Camera geometry data

- - - - - - -

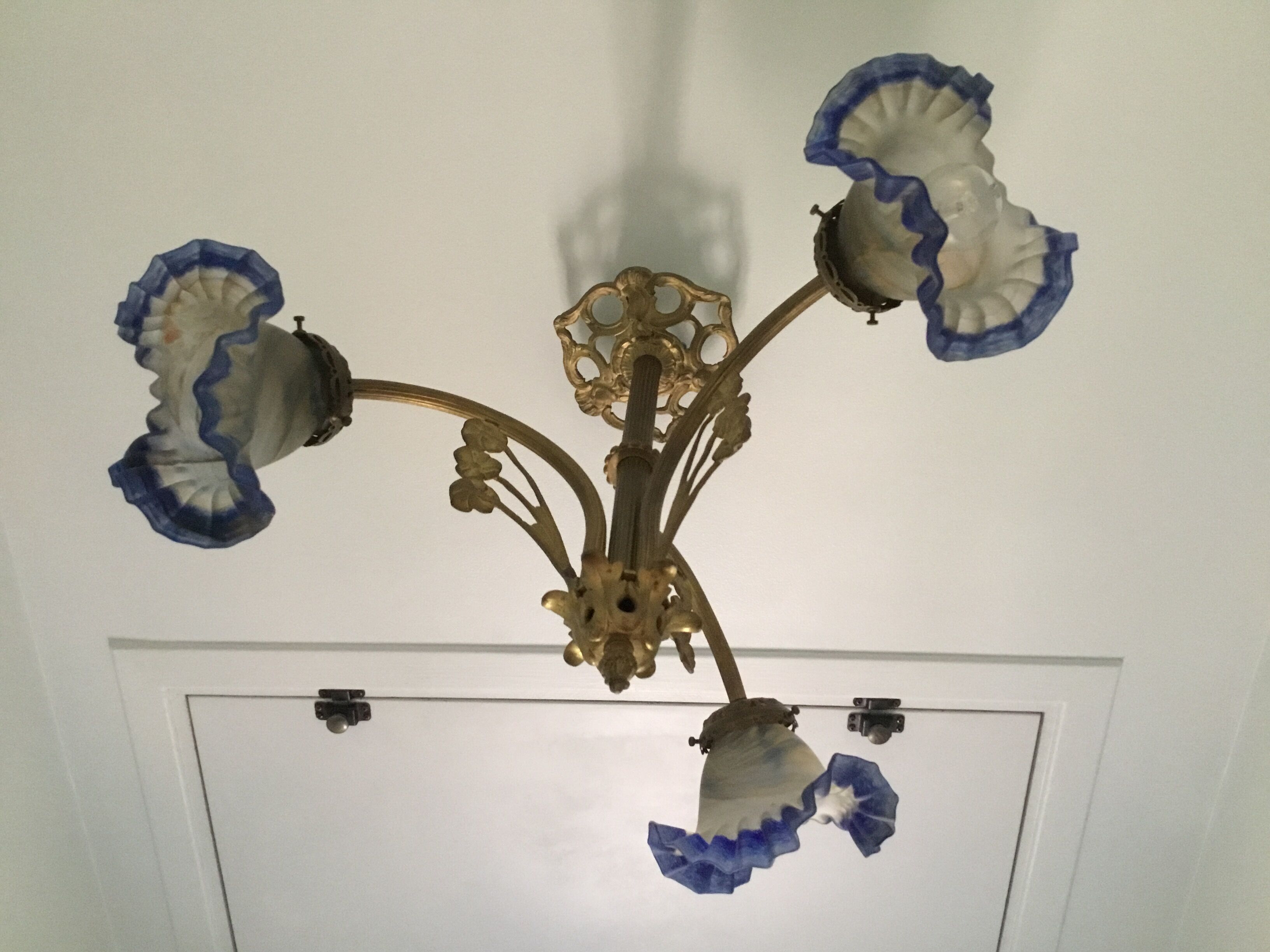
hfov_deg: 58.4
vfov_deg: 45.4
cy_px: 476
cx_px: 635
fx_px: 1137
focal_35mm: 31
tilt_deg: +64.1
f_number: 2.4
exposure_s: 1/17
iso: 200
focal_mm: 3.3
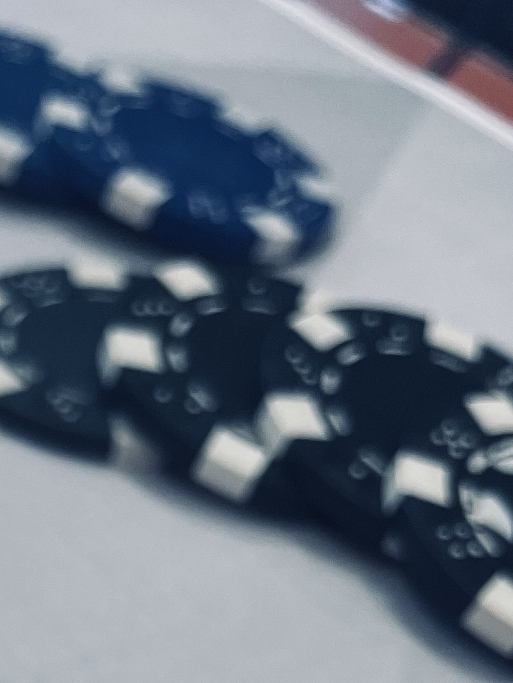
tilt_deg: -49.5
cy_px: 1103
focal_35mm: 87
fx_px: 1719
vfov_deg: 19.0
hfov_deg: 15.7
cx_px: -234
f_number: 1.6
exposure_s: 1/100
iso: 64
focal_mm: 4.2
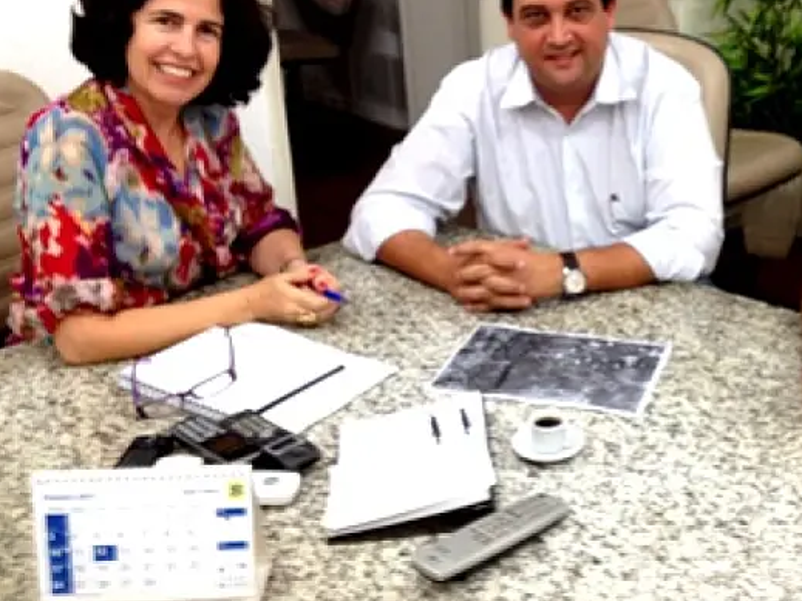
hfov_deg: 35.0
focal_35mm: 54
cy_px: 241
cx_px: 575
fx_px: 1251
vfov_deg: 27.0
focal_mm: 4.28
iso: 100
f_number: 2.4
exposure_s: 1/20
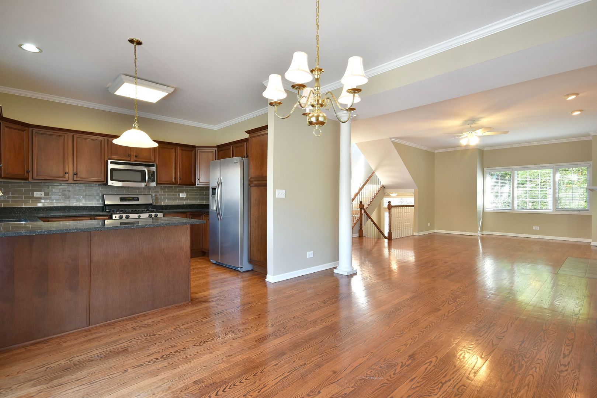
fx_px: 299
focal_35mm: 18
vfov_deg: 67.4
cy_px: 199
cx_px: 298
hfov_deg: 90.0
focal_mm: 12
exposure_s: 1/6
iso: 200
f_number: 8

- - - - - - -

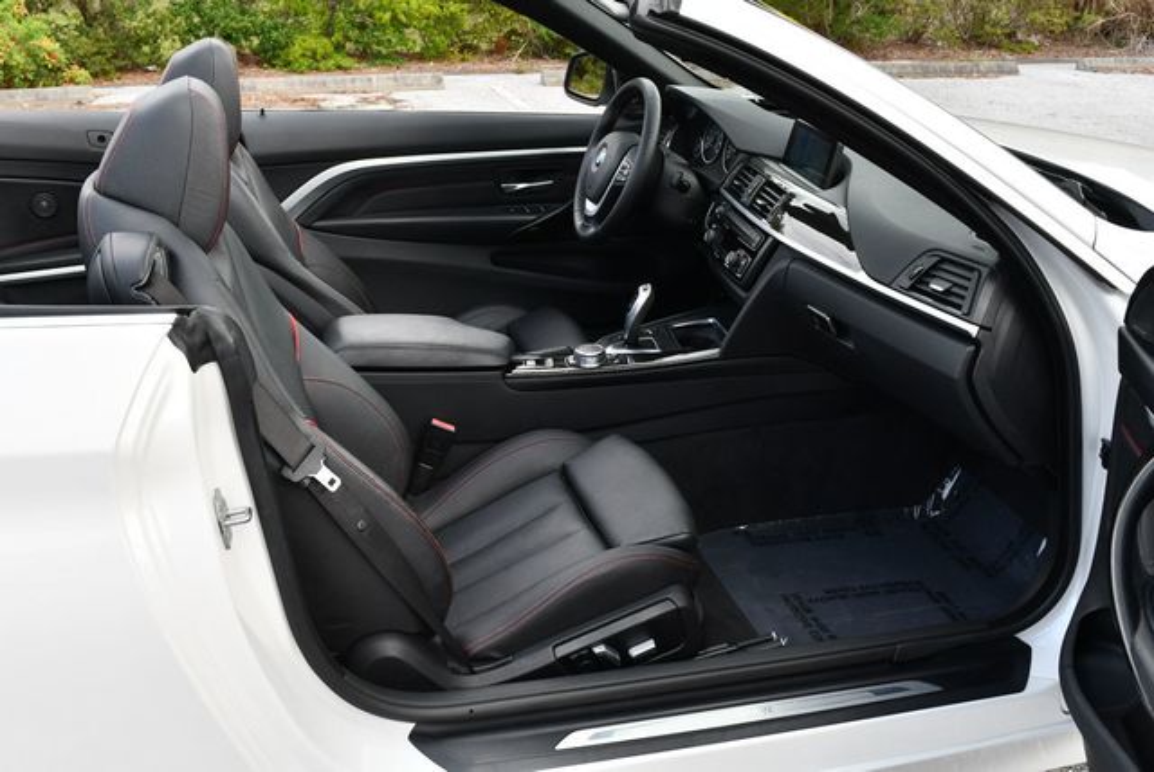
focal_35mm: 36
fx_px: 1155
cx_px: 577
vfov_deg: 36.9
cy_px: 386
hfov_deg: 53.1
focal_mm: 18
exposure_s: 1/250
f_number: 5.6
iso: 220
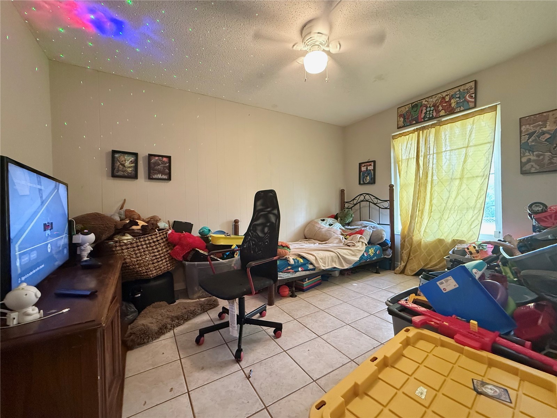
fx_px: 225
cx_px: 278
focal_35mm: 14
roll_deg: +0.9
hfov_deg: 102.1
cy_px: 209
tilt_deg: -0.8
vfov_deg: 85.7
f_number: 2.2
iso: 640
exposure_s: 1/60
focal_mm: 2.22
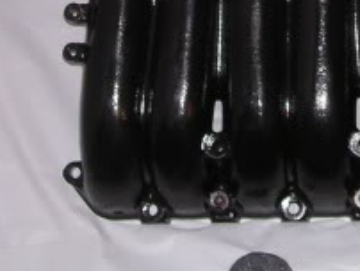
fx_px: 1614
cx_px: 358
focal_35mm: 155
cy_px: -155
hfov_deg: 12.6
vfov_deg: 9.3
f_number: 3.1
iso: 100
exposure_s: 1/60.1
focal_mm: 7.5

- - - - - - -

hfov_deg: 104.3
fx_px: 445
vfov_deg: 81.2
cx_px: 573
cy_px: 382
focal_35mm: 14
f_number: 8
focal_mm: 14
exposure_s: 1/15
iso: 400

- - - - - - -

» GOAL OF THE EXERCISE:
The answer must be the part of the records that opens with the line containing "vfov_deg: 36.9" and closes with the line containing "vfov_deg: 9.3", reproduced exactly, with no pictures.

» EXERCISE RESULT:
vfov_deg: 36.9
cy_px: 386
hfov_deg: 53.1
focal_mm: 18
exposure_s: 1/250
f_number: 5.6
iso: 220
fx_px: 225
cx_px: 278
focal_35mm: 14
roll_deg: +0.9
hfov_deg: 102.1
cy_px: 209
tilt_deg: -0.8
vfov_deg: 85.7
f_number: 2.2
iso: 640
exposure_s: 1/60
focal_mm: 2.22
fx_px: 1614
cx_px: 358
focal_35mm: 155
cy_px: -155
hfov_deg: 12.6
vfov_deg: 9.3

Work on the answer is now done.